L’hebdomadaire économique Tôyô Keizai va jusqu’à affirmer que dans les vingt années à venir, un homme sur trois n’aura plus les moyens d’envisager le mariage…
A partir des statistiques de l’assureur Yasuda Seimei, le sociologue Yamada Masahiro montre en effet que 34,6 % des femmes attendent de leur futur conjoint des revenus annuels supérieurs à 4 millions de yens (34 300 euros) et 22,4 % attendent plus de six millions de yens, alors que seuls 19,4 % et 4 % des jeunes gens entrent dans ces deux catégories. La plupart d’entre eux disposent entre plus de deux millions (36,3 %) et moins de deux millions de yens (38,6 %). Fujita Takanori estime cependant que de plus en plus de femmes évaluent leur futur mari en fonction, sinon de ses talents culinaires, du moins à sa faculté à les seconder à la cuisine ou aux soins des enfants. Aujourd’hui où un seul salaire ne suffit plus, il conteste vivement le terme “aider”, et propose celui de “partage égalitaire”. Il n’hésite pas non plus à dire que les hommes qui n’envisagent pas de mettre la main à la pâte feraient mieux de ne pas se marier… Un livre blanc du ministère de la Santé, de l’Emploi et de la Protection sociale, révélait qu’en 2014, les femmes assumaient encore 7 heures 41 par jour des travaux ménagers, contre 1 heure 7 pour leur conjoint. J’ai pu observer personnellement que les meilleurs couples que j’ai rencontrés ici sont des couples (souvent remariés) où le mari est particulièrement serviable et présent…
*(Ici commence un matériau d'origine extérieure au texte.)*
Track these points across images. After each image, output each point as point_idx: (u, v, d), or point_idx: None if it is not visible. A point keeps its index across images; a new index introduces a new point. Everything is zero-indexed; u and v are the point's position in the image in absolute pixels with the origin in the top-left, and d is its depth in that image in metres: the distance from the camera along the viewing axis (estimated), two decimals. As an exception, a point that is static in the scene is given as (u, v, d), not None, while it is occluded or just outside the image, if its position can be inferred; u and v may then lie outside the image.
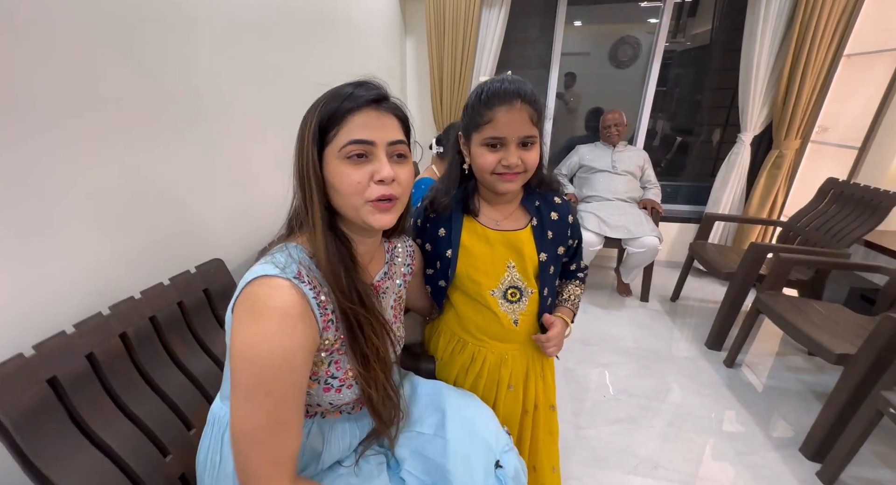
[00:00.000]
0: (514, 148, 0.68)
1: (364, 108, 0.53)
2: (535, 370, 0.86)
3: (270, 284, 0.50)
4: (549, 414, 0.89)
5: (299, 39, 1.37)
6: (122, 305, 0.69)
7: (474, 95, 0.70)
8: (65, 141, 0.65)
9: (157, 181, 0.83)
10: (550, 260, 0.79)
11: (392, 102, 0.57)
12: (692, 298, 2.39)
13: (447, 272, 0.78)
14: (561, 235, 0.80)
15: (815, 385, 1.64)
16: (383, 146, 0.54)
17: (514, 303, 0.79)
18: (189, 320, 0.82)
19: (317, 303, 0.53)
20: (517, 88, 0.66)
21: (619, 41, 2.67)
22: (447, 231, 0.78)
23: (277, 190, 0.68)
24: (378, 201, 0.54)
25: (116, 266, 0.75)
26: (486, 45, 2.47)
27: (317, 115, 0.53)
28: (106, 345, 0.64)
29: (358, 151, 0.52)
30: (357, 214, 0.54)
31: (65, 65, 0.64)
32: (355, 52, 1.86)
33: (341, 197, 0.54)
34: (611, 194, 2.28)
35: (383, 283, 0.68)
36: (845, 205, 1.87)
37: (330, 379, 0.58)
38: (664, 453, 1.32)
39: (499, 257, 0.77)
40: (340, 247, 0.56)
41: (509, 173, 0.70)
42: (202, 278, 0.87)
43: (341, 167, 0.53)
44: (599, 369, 1.74)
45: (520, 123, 0.67)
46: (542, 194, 0.80)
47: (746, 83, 2.26)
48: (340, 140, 0.52)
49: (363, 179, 0.53)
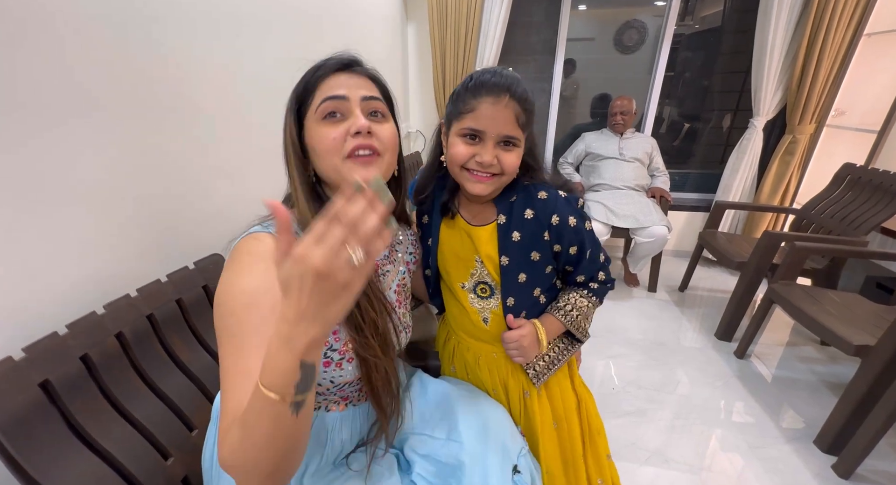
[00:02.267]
0: (491, 145, 0.61)
1: (335, 73, 0.55)
2: (516, 383, 0.75)
3: (252, 236, 0.53)
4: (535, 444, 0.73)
5: (298, 28, 1.32)
6: (118, 304, 0.66)
7: (463, 83, 0.64)
8: (55, 139, 0.61)
9: (151, 176, 0.80)
10: (518, 266, 0.67)
11: (364, 67, 0.58)
12: (701, 288, 2.35)
13: (428, 261, 0.76)
14: (534, 237, 0.67)
15: (828, 376, 1.61)
16: (357, 101, 0.54)
17: (484, 299, 0.73)
18: (188, 318, 0.79)
19: None
20: (508, 83, 0.60)
21: (624, 26, 2.59)
22: (429, 219, 0.75)
23: (274, 182, 0.65)
24: (356, 156, 0.53)
25: (111, 264, 0.72)
26: (489, 30, 2.39)
27: (294, 89, 0.56)
28: (101, 346, 0.61)
29: (332, 108, 0.53)
30: (338, 173, 0.54)
31: (53, 62, 0.61)
32: (355, 39, 1.80)
33: (321, 158, 0.54)
34: (619, 182, 2.23)
35: (383, 264, 0.66)
36: (862, 191, 1.82)
37: (329, 351, 0.55)
38: (674, 445, 1.29)
39: (468, 250, 0.71)
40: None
41: (481, 172, 0.62)
42: (201, 274, 0.84)
43: (319, 128, 0.53)
44: (606, 360, 1.71)
45: (504, 120, 0.60)
46: (525, 188, 0.68)
47: (760, 66, 2.17)
48: (316, 101, 0.54)
49: (339, 135, 0.53)
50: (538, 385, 0.73)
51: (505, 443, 0.63)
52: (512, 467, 0.61)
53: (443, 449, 0.63)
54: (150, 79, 0.79)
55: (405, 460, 0.65)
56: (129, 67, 0.74)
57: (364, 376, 0.57)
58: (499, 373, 0.76)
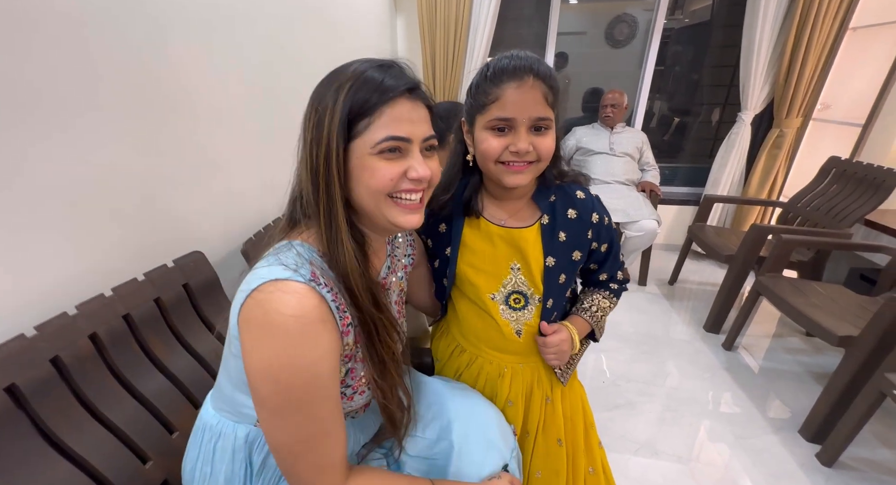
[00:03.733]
0: (524, 132, 0.58)
1: (399, 99, 0.48)
2: (540, 390, 0.74)
3: (283, 288, 0.44)
4: (555, 450, 0.73)
5: (281, 20, 1.28)
6: (91, 304, 0.64)
7: (479, 73, 0.61)
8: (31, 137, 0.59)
9: (128, 170, 0.77)
10: (560, 267, 0.67)
11: (422, 91, 0.52)
12: (690, 281, 2.37)
13: (447, 271, 0.71)
14: (578, 237, 0.67)
15: (814, 367, 1.64)
16: (418, 142, 0.49)
17: (518, 310, 0.69)
18: (168, 318, 0.77)
19: (336, 306, 0.47)
20: (529, 63, 0.57)
21: (615, 19, 2.59)
22: (448, 227, 0.70)
23: (256, 178, 0.62)
24: (402, 200, 0.50)
25: (83, 262, 0.69)
26: (479, 23, 2.37)
27: (343, 104, 0.46)
28: (73, 347, 0.59)
29: (393, 147, 0.47)
30: (378, 210, 0.49)
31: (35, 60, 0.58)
32: (342, 32, 1.76)
33: (367, 192, 0.48)
34: (609, 177, 2.23)
35: (387, 279, 0.63)
36: (847, 184, 1.84)
37: (344, 388, 0.53)
38: (663, 436, 1.31)
39: (501, 257, 0.67)
40: (356, 246, 0.50)
41: (518, 162, 0.59)
42: (181, 272, 0.82)
43: (373, 162, 0.47)
44: (597, 354, 1.72)
45: (532, 103, 0.57)
46: (560, 188, 0.68)
47: (748, 60, 2.19)
48: (375, 135, 0.47)
49: (396, 175, 0.48)
50: (565, 383, 0.74)
51: (496, 443, 0.62)
52: (503, 466, 0.60)
53: (433, 448, 0.62)
54: (131, 74, 0.76)
55: (394, 460, 0.64)
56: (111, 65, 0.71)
57: (381, 404, 0.56)
58: (523, 382, 0.73)
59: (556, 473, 0.73)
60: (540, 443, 0.74)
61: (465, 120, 0.65)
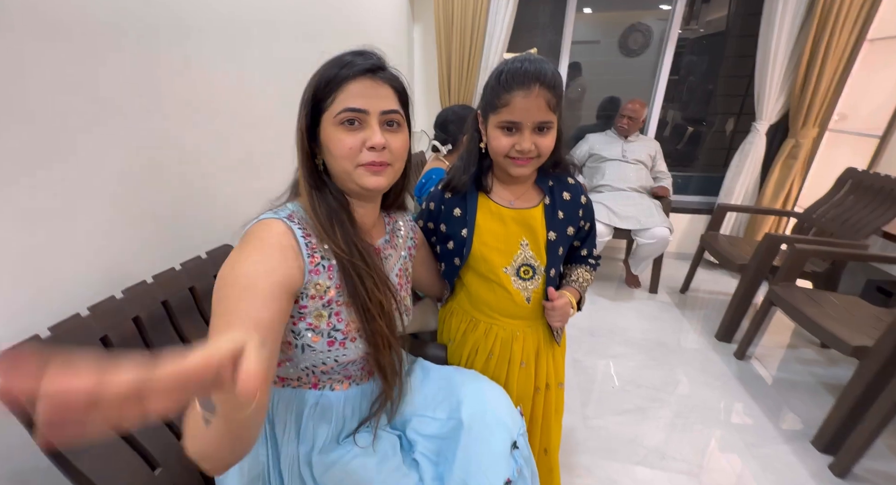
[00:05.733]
0: (528, 133, 0.68)
1: (360, 77, 0.55)
2: (546, 348, 0.86)
3: (262, 223, 0.55)
4: (559, 392, 0.91)
5: (308, 28, 1.35)
6: (135, 290, 0.69)
7: (494, 76, 0.69)
8: (82, 139, 0.64)
9: (169, 167, 0.83)
10: (559, 240, 0.79)
11: (389, 72, 0.58)
12: (702, 289, 2.36)
13: (462, 251, 0.79)
14: (572, 215, 0.80)
15: (828, 378, 1.62)
16: (376, 115, 0.55)
17: (527, 280, 0.80)
18: (200, 305, 0.82)
19: (305, 243, 0.55)
20: (536, 71, 0.65)
21: (629, 29, 2.61)
22: (462, 211, 0.79)
23: (283, 175, 0.67)
24: (370, 165, 0.56)
25: (129, 251, 0.75)
26: (494, 32, 2.42)
27: (314, 81, 0.56)
28: (120, 328, 0.64)
29: (350, 118, 0.54)
30: (349, 177, 0.57)
31: (109, 67, 0.64)
32: (362, 37, 1.83)
33: (335, 160, 0.56)
34: (622, 183, 2.25)
35: (385, 249, 0.69)
36: (864, 195, 1.83)
37: (333, 332, 0.58)
38: (672, 443, 1.31)
39: (512, 235, 0.78)
40: (333, 202, 0.58)
41: (521, 158, 0.70)
42: (213, 263, 0.87)
43: (336, 132, 0.55)
44: (607, 360, 1.73)
45: (536, 109, 0.66)
46: (555, 175, 0.81)
47: (763, 71, 2.19)
48: (336, 107, 0.54)
49: (355, 145, 0.55)
50: (559, 343, 0.88)
51: (505, 421, 0.65)
52: (511, 443, 0.63)
53: (444, 428, 0.65)
54: (173, 73, 0.82)
55: (407, 442, 0.68)
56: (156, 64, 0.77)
57: (371, 354, 0.60)
58: (534, 342, 0.84)
59: (557, 411, 0.91)
60: (551, 393, 0.88)
61: (480, 112, 0.75)
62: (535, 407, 0.87)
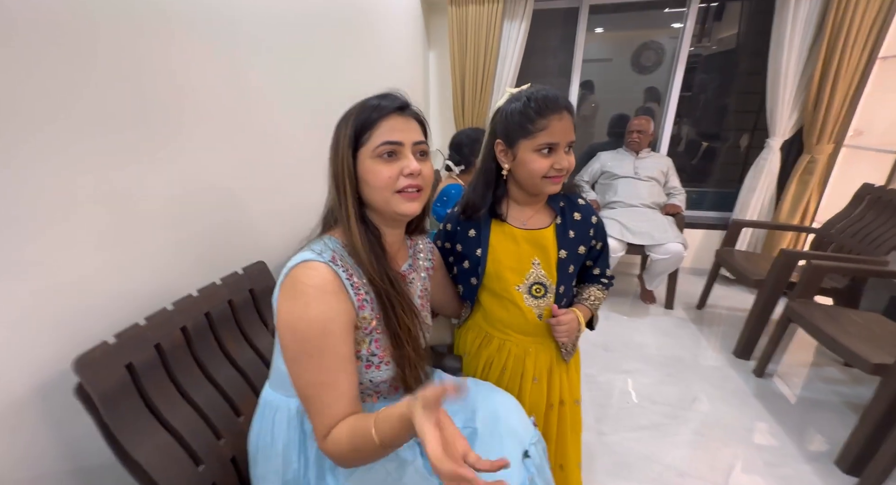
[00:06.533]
0: (563, 153, 0.75)
1: (392, 115, 0.62)
2: (559, 365, 0.89)
3: (308, 266, 0.59)
4: (574, 409, 0.92)
5: (332, 56, 1.46)
6: (183, 302, 0.76)
7: (521, 105, 0.74)
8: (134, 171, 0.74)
9: (212, 189, 0.92)
10: (570, 259, 0.83)
11: (413, 109, 0.66)
12: (719, 306, 2.33)
13: (477, 270, 0.84)
14: (583, 234, 0.84)
15: (852, 397, 1.58)
16: (409, 145, 0.63)
17: (539, 298, 0.83)
18: (237, 317, 0.89)
19: (350, 283, 0.61)
20: (562, 98, 0.74)
21: (642, 46, 2.67)
22: (477, 232, 0.84)
23: (312, 196, 0.75)
24: (406, 192, 0.62)
25: (177, 268, 0.83)
26: (507, 55, 2.53)
27: (351, 124, 0.62)
28: (170, 337, 0.71)
29: (390, 151, 0.61)
30: (387, 204, 0.63)
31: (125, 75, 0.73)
32: (381, 65, 1.95)
33: (374, 190, 0.62)
34: (634, 199, 2.28)
35: (409, 273, 0.75)
36: (883, 211, 1.81)
37: (371, 357, 0.64)
38: (689, 461, 1.30)
39: (524, 255, 0.82)
40: (370, 236, 0.64)
41: (558, 176, 0.76)
42: (248, 279, 0.94)
43: (375, 165, 0.61)
44: (622, 375, 1.73)
45: (569, 130, 0.74)
46: (566, 196, 0.85)
47: (774, 88, 2.22)
48: (374, 142, 0.61)
49: (393, 174, 0.61)
50: (568, 361, 0.90)
51: (517, 430, 0.69)
52: (523, 452, 0.67)
53: None
54: (217, 101, 0.92)
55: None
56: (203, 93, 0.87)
57: (399, 375, 0.66)
58: (547, 359, 0.88)
59: (574, 429, 0.92)
60: (566, 410, 0.90)
61: (501, 142, 0.78)
62: (549, 423, 0.90)
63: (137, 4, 0.72)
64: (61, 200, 0.62)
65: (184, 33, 0.83)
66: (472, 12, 2.43)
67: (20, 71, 0.56)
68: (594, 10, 2.58)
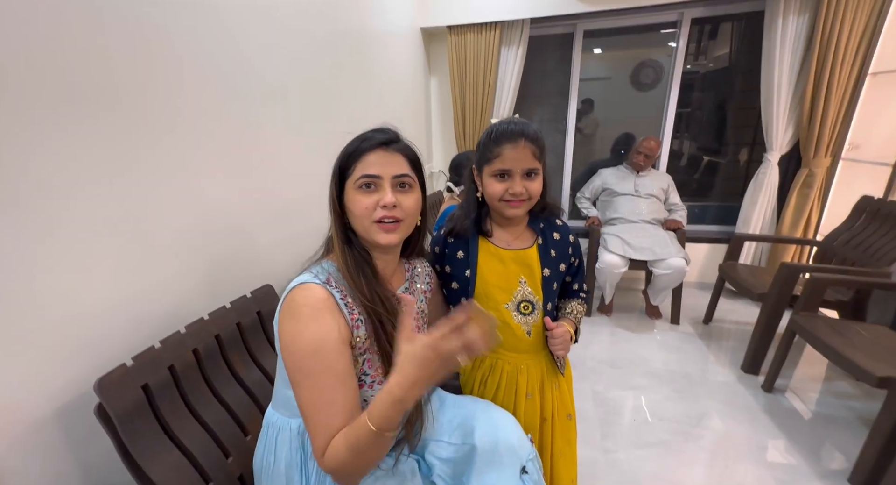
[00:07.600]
0: (518, 179, 0.79)
1: (375, 149, 0.67)
2: (550, 379, 0.92)
3: (304, 287, 0.63)
4: (567, 423, 0.94)
5: (338, 87, 1.55)
6: (195, 326, 0.81)
7: (485, 135, 0.82)
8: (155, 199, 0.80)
9: (216, 222, 0.98)
10: (553, 276, 0.88)
11: (402, 144, 0.70)
12: (726, 320, 2.32)
13: (467, 290, 0.87)
14: (562, 253, 0.89)
15: (865, 412, 1.55)
16: (388, 179, 0.66)
17: (527, 315, 0.87)
18: (245, 339, 0.93)
19: (344, 303, 0.64)
20: (521, 129, 0.78)
21: (640, 65, 2.74)
22: (465, 253, 0.88)
23: (318, 222, 0.80)
24: (381, 222, 0.66)
25: (189, 293, 0.88)
26: (505, 79, 2.63)
27: (340, 155, 0.68)
28: (183, 359, 0.76)
29: (367, 182, 0.65)
30: (367, 233, 0.67)
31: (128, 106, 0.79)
32: (384, 93, 2.05)
33: (355, 218, 0.67)
34: (635, 216, 2.30)
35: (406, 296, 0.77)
36: (883, 223, 1.81)
37: (363, 376, 0.67)
38: (698, 478, 1.28)
39: (511, 274, 0.86)
40: (359, 259, 0.68)
41: (515, 200, 0.81)
42: (256, 302, 0.99)
43: (355, 195, 0.66)
44: (629, 392, 1.72)
45: (523, 158, 0.78)
46: (545, 218, 0.91)
47: (768, 104, 2.27)
48: (356, 174, 0.66)
49: (370, 205, 0.65)
50: (563, 372, 0.94)
51: (514, 446, 0.71)
52: (521, 468, 0.69)
53: (458, 452, 0.72)
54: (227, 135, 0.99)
55: (426, 465, 0.74)
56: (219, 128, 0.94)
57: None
58: (537, 375, 0.90)
59: (569, 442, 0.94)
60: (557, 423, 0.92)
61: (475, 167, 0.87)
62: (544, 437, 0.92)
63: (154, 49, 0.80)
64: (84, 235, 0.67)
65: (196, 73, 0.90)
66: (470, 40, 2.55)
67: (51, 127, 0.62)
68: (588, 34, 2.68)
Si plus de la moitié des employés “non-réguliers” ou hiseiki koyôsha disent qu’ils n’ont pas les moyens de se marier, les chiffres montrent que 70 % des employés dits “réguliers”, c’est-à-dire en contrat à durée indéterminée, se sont mariés dans la trentaine. Les employés “non réguliers” ne sont que 25 % dans ce cas. Plus inquiétant encore, le fait que 53,3% des jeunes gens ayant la vingtaine n’ont jamais eu de petite amie (kôsai keiken nashi) et que ce chiffre reste de l’ordre de 38 % quand ils atteignent la trentaine.